> [Testo]:
---------------

"Il referendum curdo non mira a rompere bruscamente con il passato; piuttosto, appare un ulteriore passo verso la piena autonomia curda.
Del resto, né il Medio Oriente né lo stesso Kurdistan sono pronti alla nascita di uno Stato curdo. Al contempo però, il referendum non risolverà affatto i problemi curdi.
Il paese è diviso in due, ha due eserciti, è affetto da una pesante crisi economica e nonostante la convergenza sul referendum, manca un accordo politico. In altri termini, senza un effettivo piano di riconciliazione nazionale rischia di essere un’occasione sprecata.
Del resto, oggi Arbīl non ha molte alternative alla rinegoziazione dell’opzione federalista.
Una dichiarazione unilaterale d’indipendenza sarebbe percorribile solo se vi fosse un governo curdo forte e coeso, il favore dei maggiori attori regionali e il riconoscimento da parte della comunità internazionale; diversamente, sarebbe un azzardo che lascerebbe il paese esposto al rischio di dirimenti influenze esterne, instabilità politica, insostenibilità economica, contraccolpi del prevedibile collasso iracheno.

---------------

> [Dati forniti]:

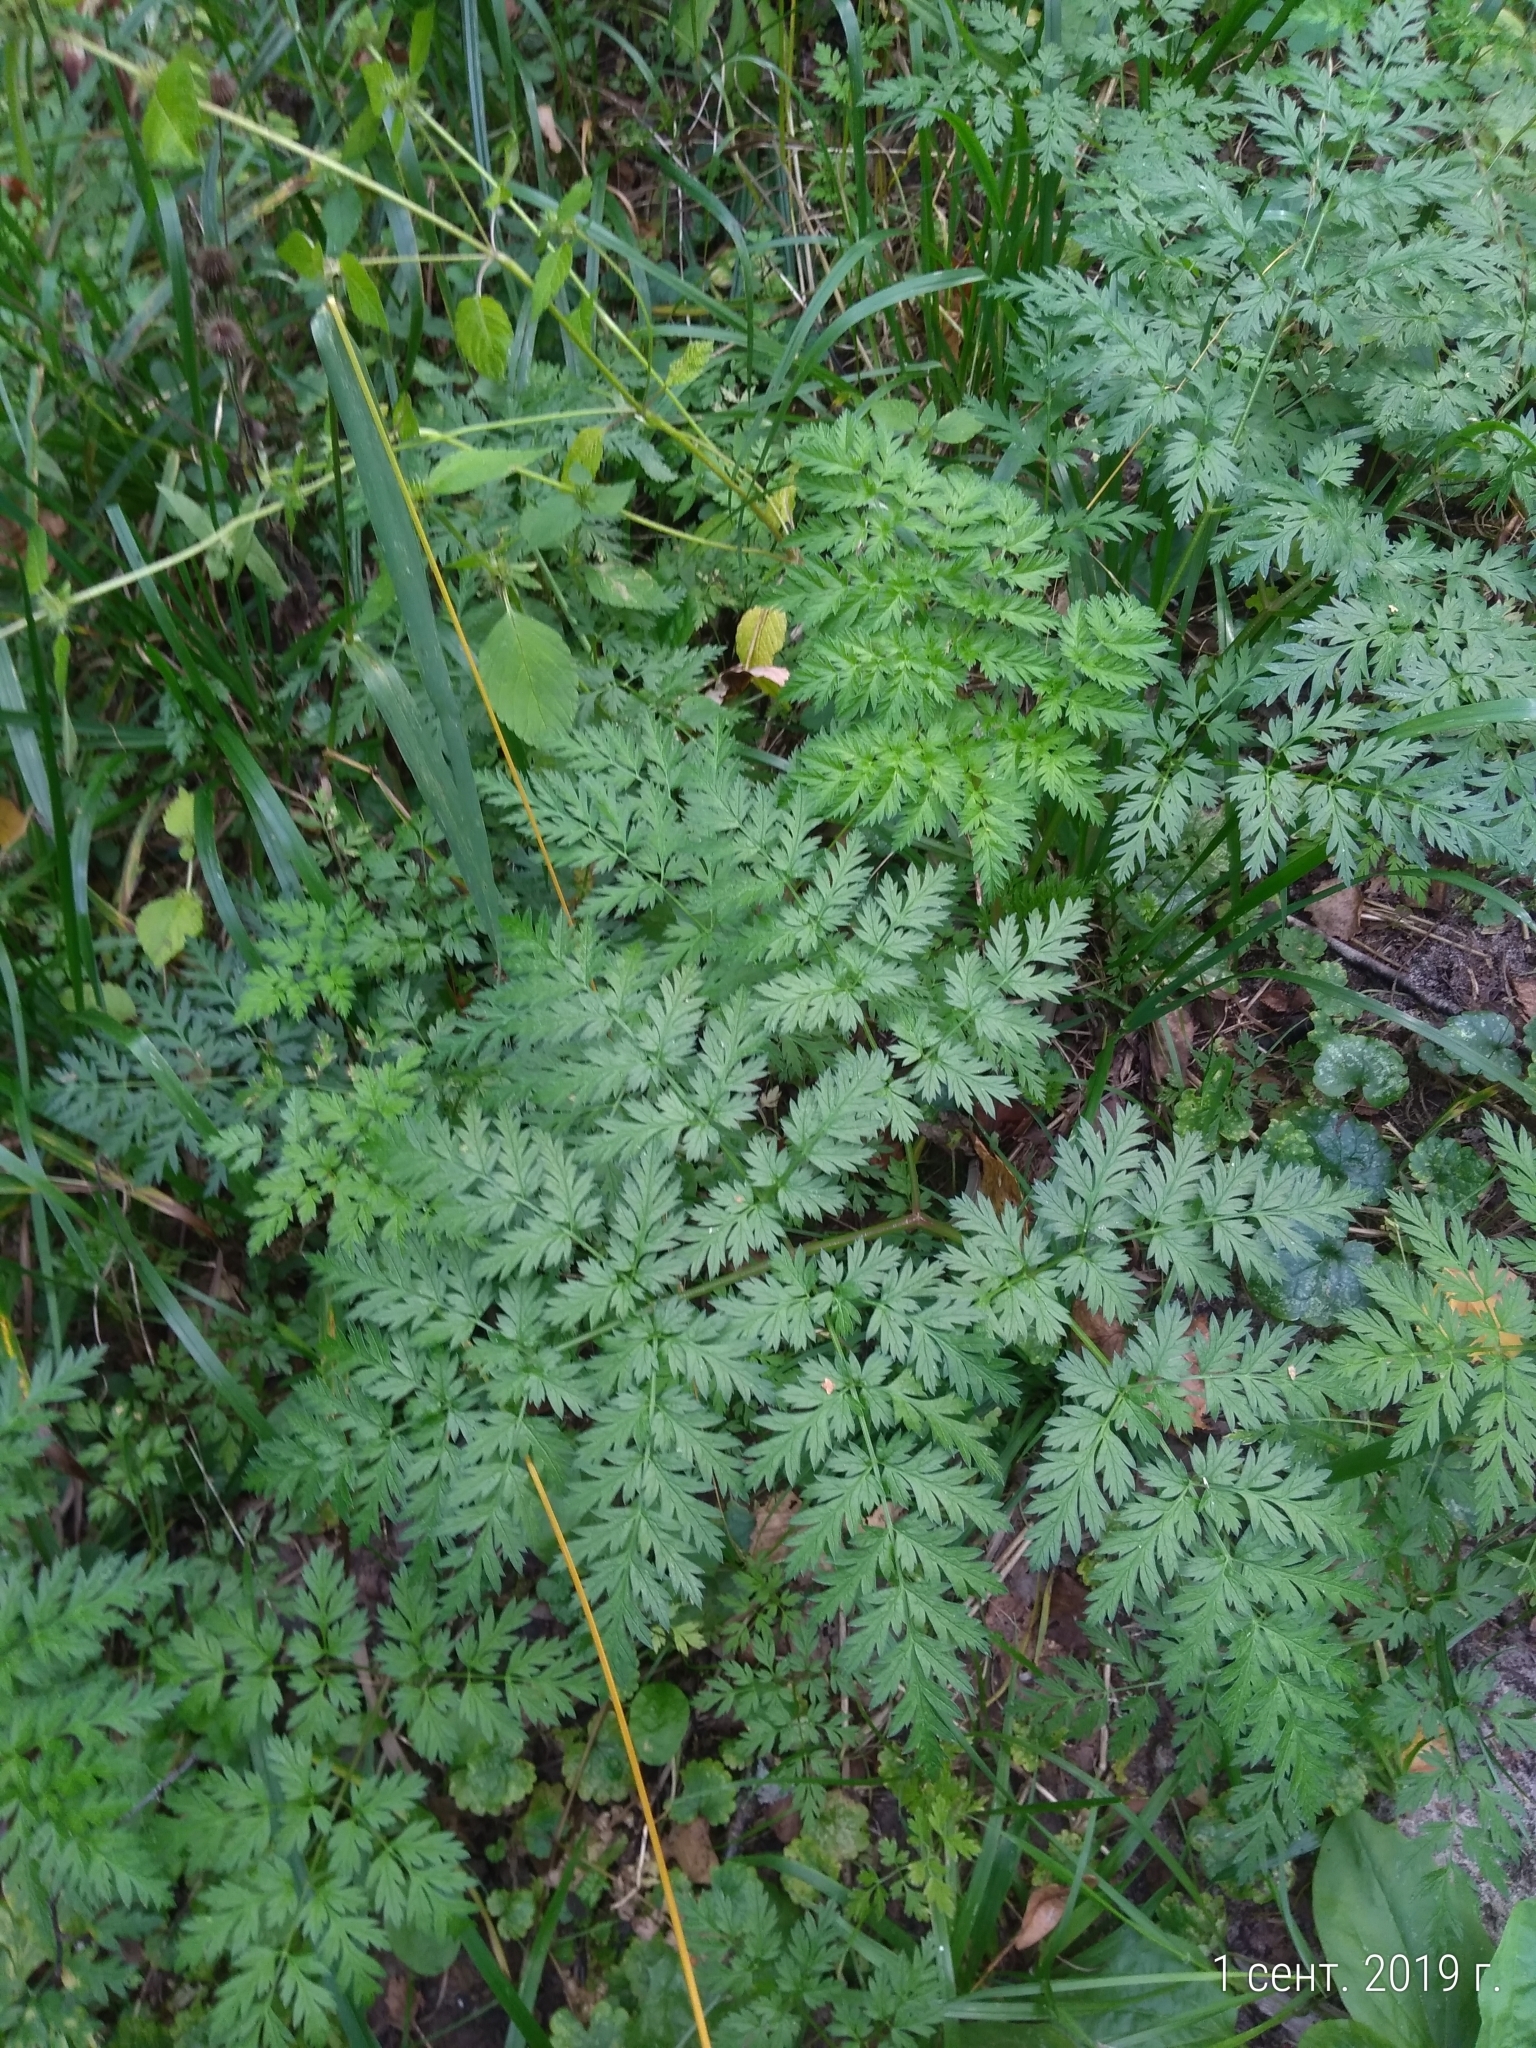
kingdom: Plantae
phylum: Tracheophyta
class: Magnoliopsida
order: Apiales
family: Apiaceae
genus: Anthriscus
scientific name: Anthriscus sylvestris
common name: Cow parsley
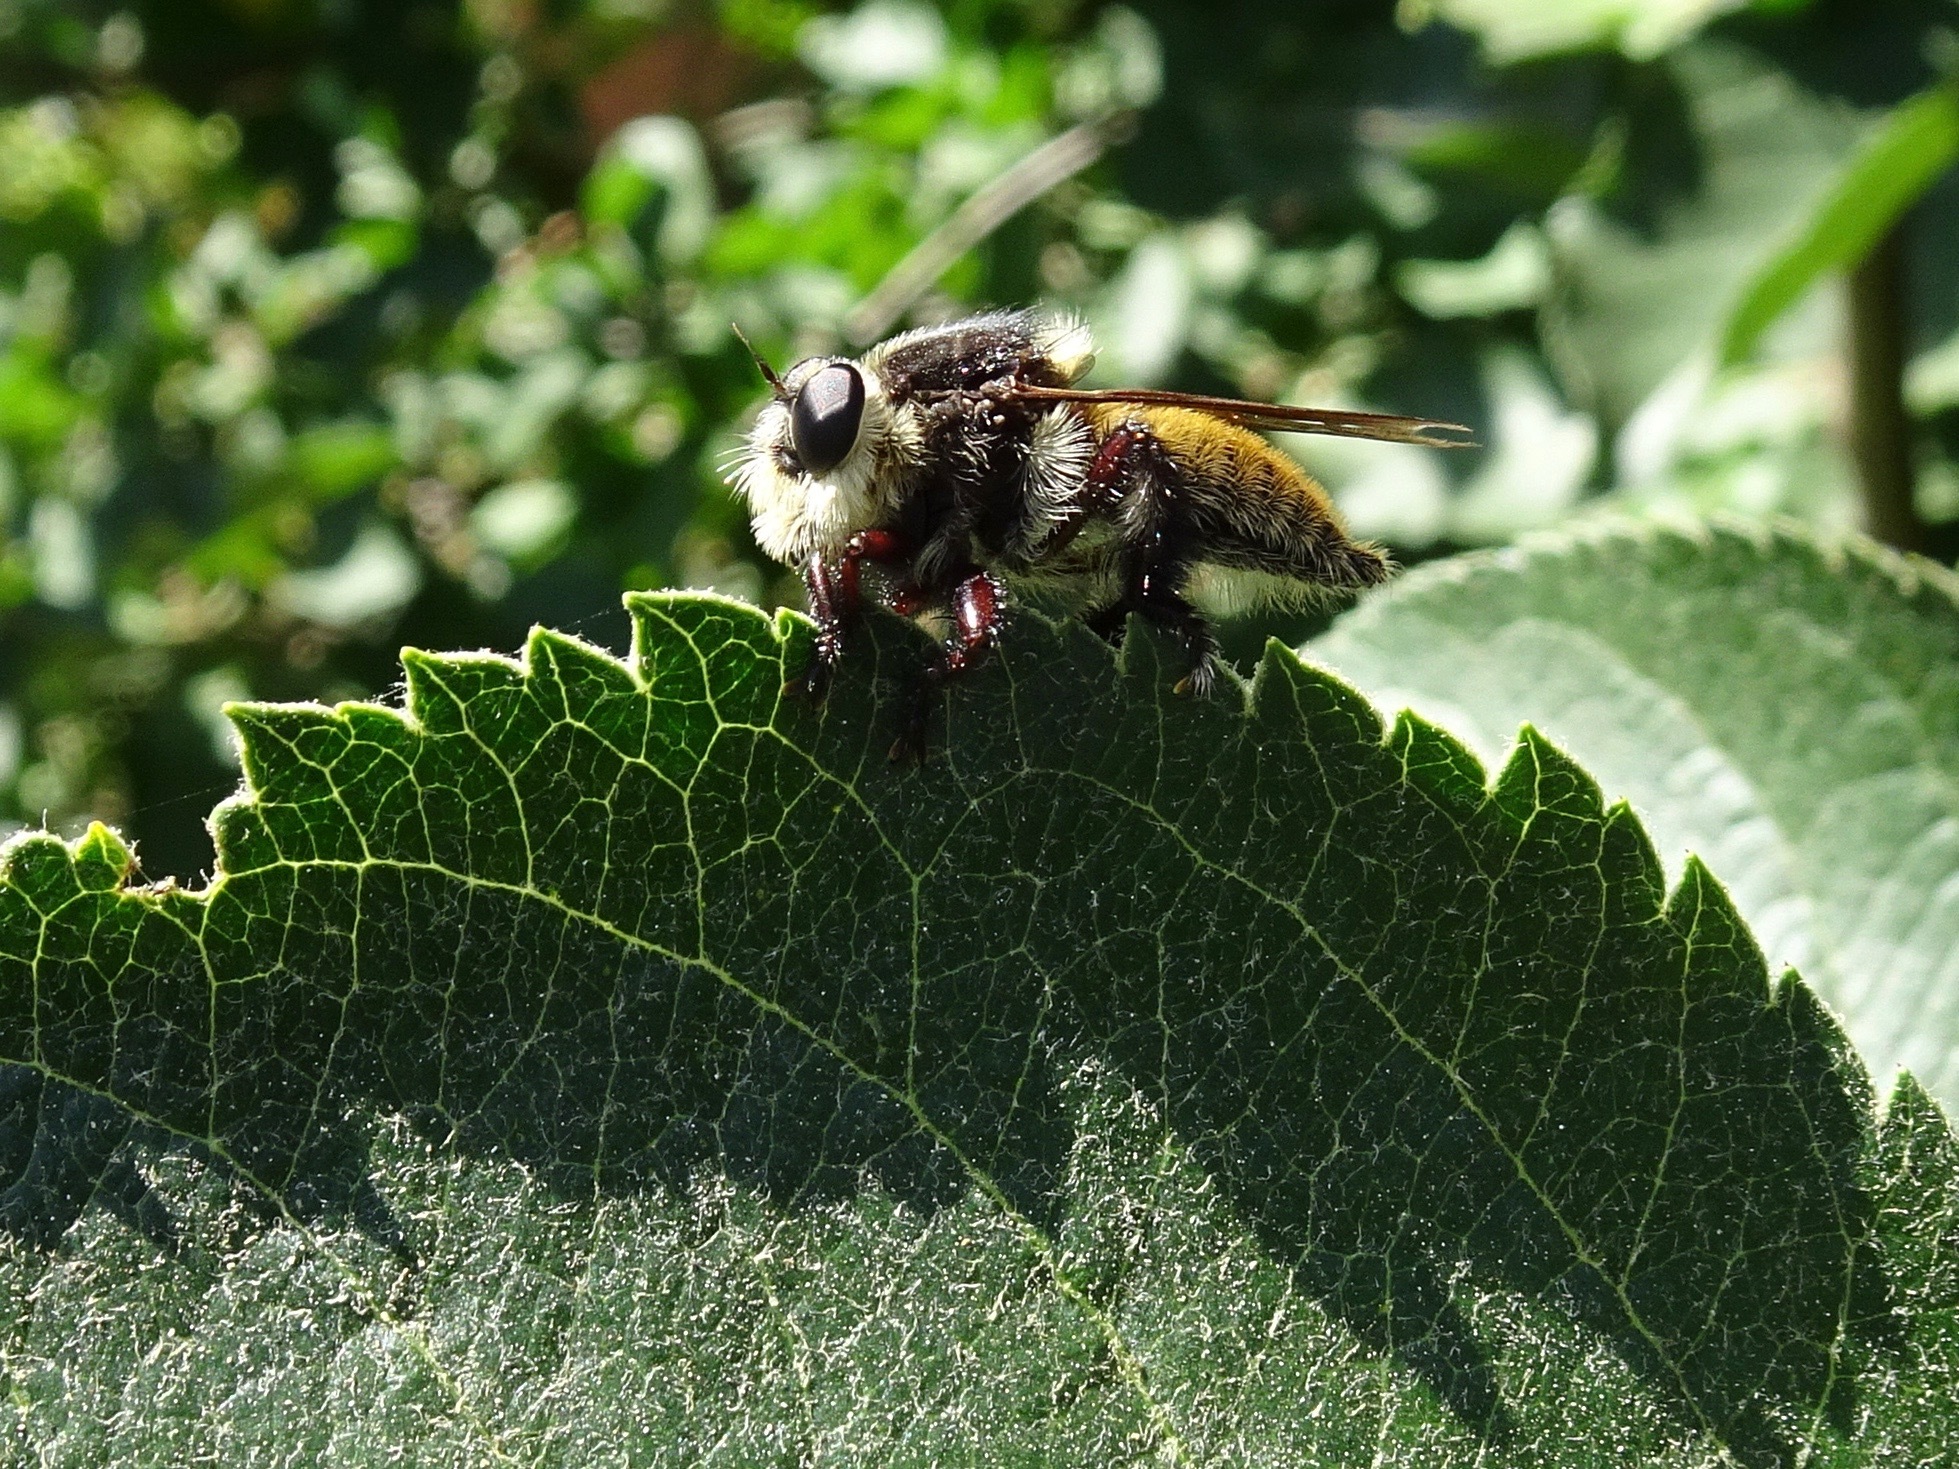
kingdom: Animalia
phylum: Arthropoda
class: Insecta
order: Diptera
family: Asilidae
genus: Mallophora
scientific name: Mallophora fautrix
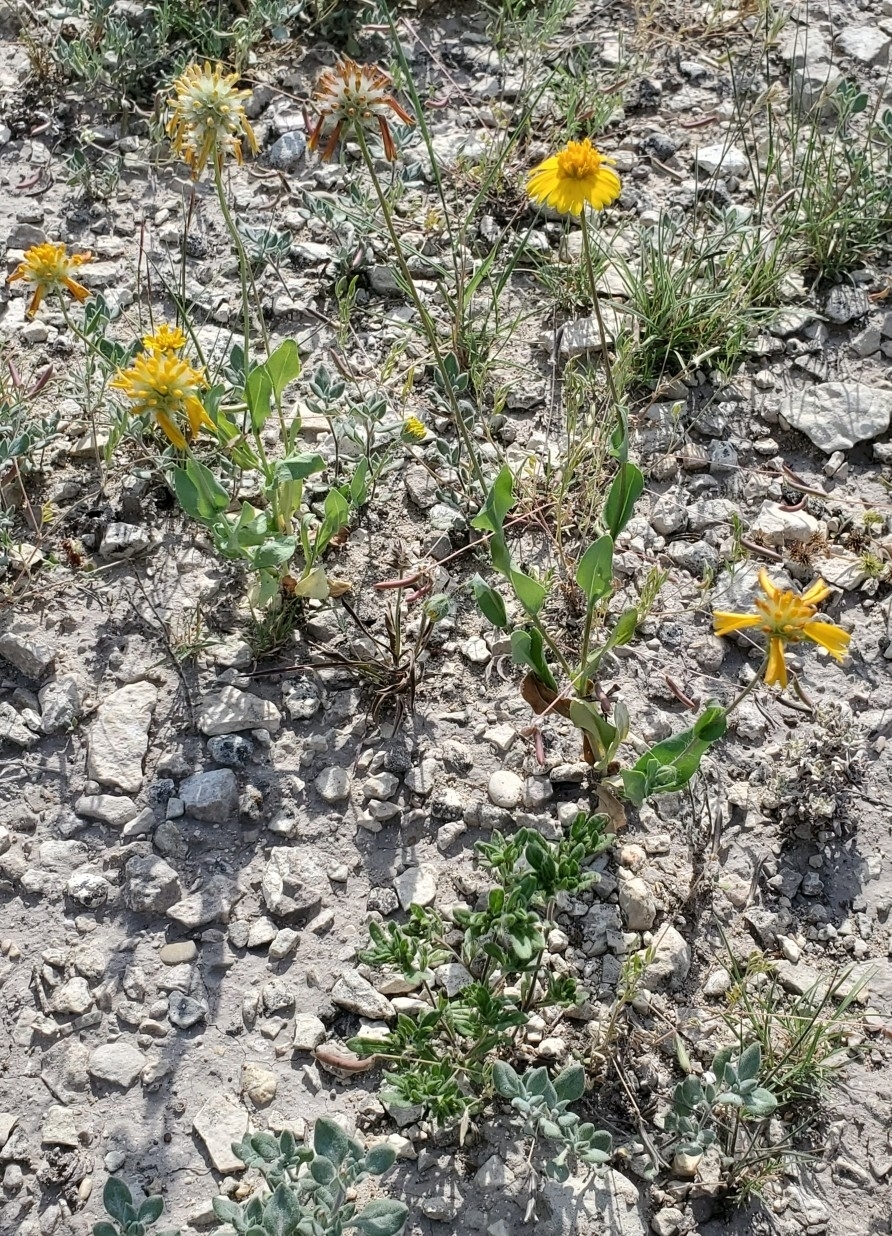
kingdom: Plantae
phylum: Tracheophyta
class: Magnoliopsida
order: Asterales
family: Asteraceae
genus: Amblyolepis
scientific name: Amblyolepis setigera
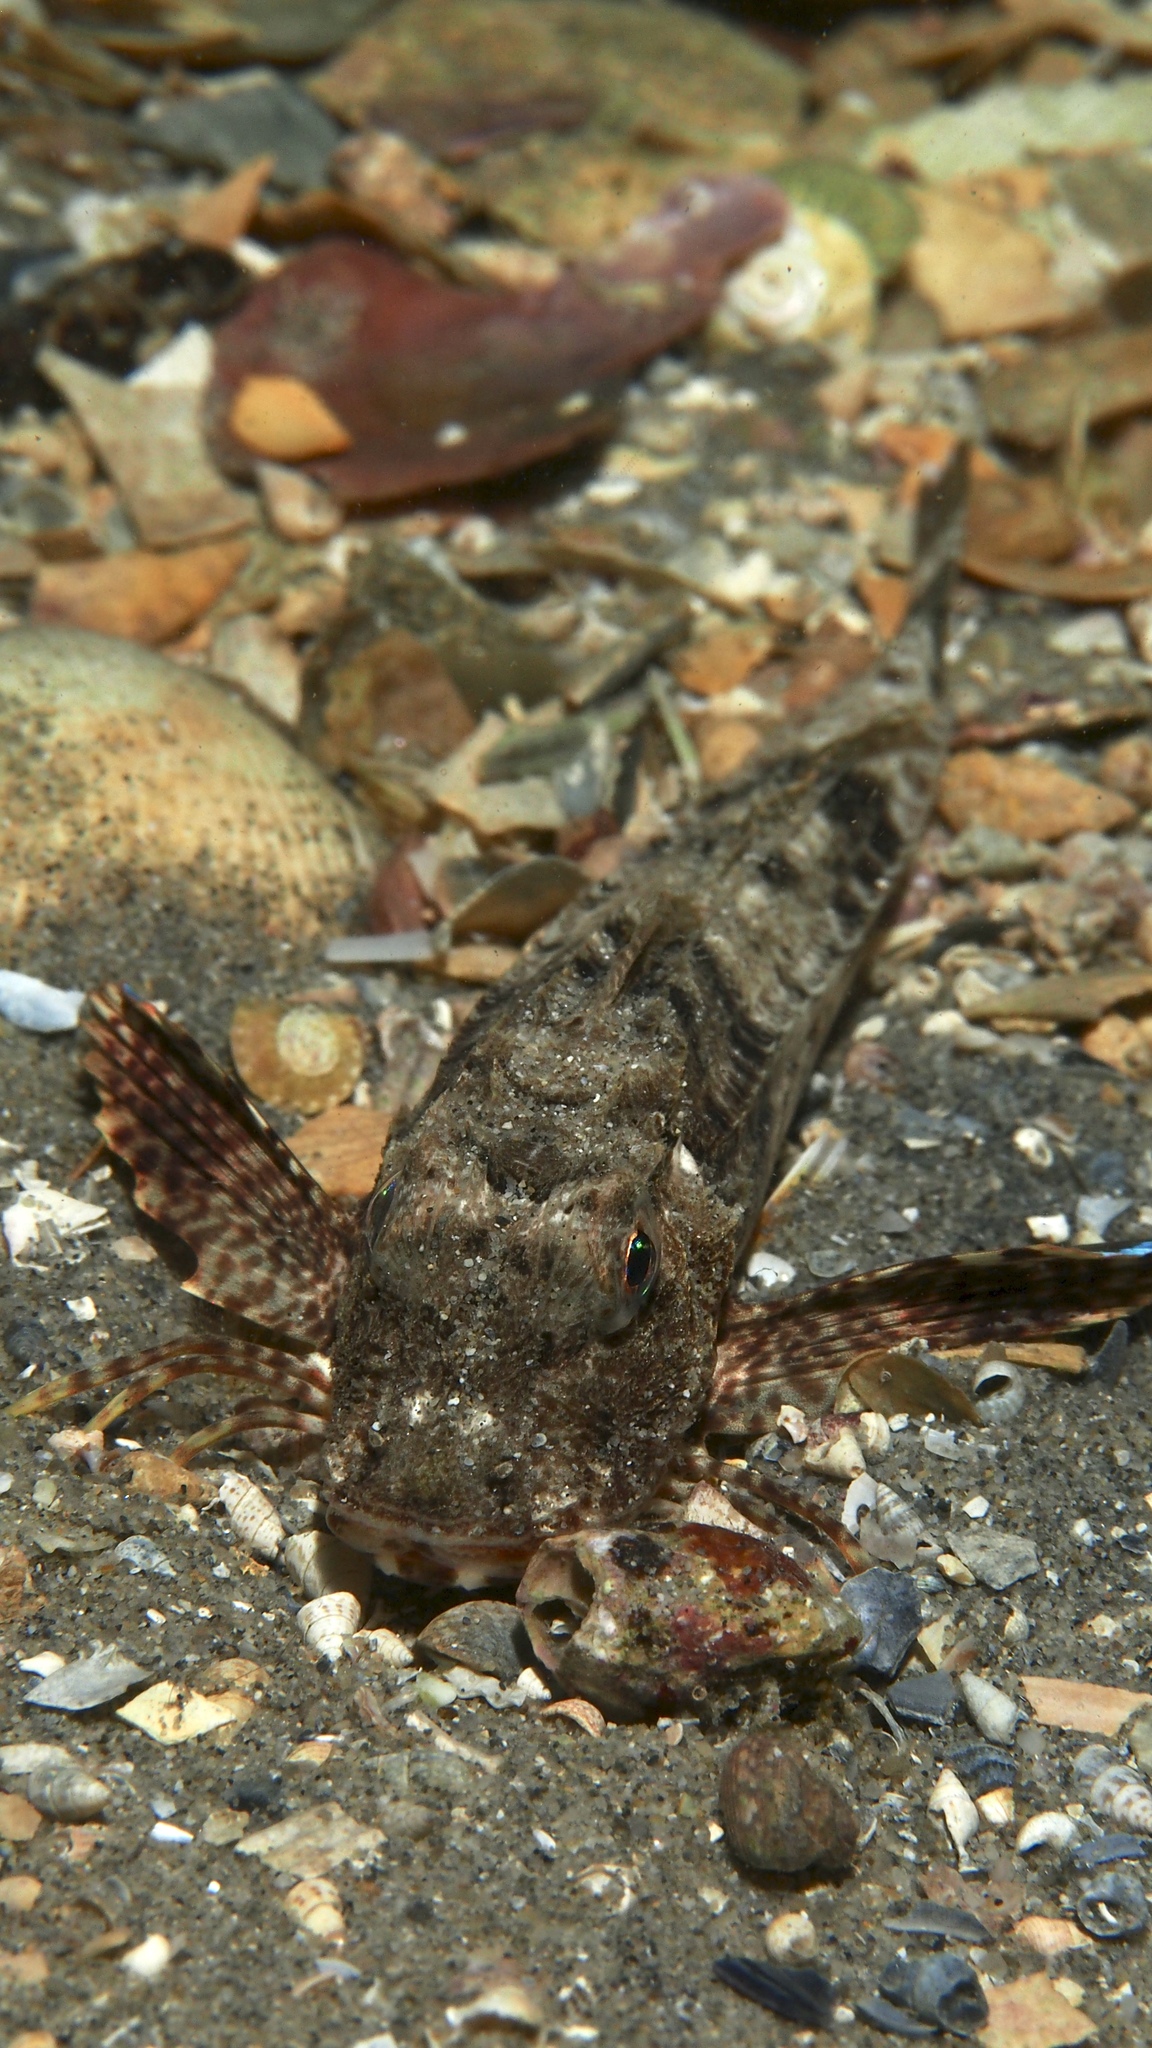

---------------

> [Esercizi]:
a: Trascrivi parola per parola il passo del testo sul referendum curdo che comincia con "Del resto, né" e termina con "rinegoziazione dell’opzione federalista.".
b: Nel testo sul referendum curdo, trasforma in un elenco puntato il paragrafo che inizia con "Una dichiarazione unilaterale d'indipendenza", mantenendone i fatti principali.
c: Elenca tutti i rischi che, secondo il testo sul referendum curdo, correrebbe il paese con una dichiarazione unilaterale d'indipendenza senza le condizioni indicate.
Le voci riportate sopra provengono da un'altra fonte.

> [Soluzioni]:
a:
Del resto, né il Medio Oriente né lo stesso Kurdistan sono pronti alla nascita di uno Stato curdo. Al contempo però, il referendum non risolverà affatto i problemi curdi.
Il paese è diviso in due, ha due eserciti, è affetto da una pesante crisi economica e nonostante la convergenza sul referendum, manca un accordo politico. In altri termini, senza un effettivo piano di riconciliazione nazionale rischia di essere un’occasione sprecata.
Del resto, oggi Arbīl non ha molte alternative alla rinegoziazione dell’opzione federalista.

b:
- Una dichiarazione unilaterale d'indipendenza sarebbe percorribile solo a tre condizioni:
  - un governo curdo forte e coeso;
  - il favore dei maggiori attori regionali;
  - il riconoscimento da parte della comunità internazionale.
- In caso contrario sarebbe un azzardo. Il paese resterebbe esposto a influenze esterne, instabilità politica, insostenibilità economica e contraccolpi del prevedibile collasso iracheno.

c:
- dirimenti influenze esterne
- instabilità politica
- insostenibilità economica
- contraccolpi del prevedibile collasso iracheno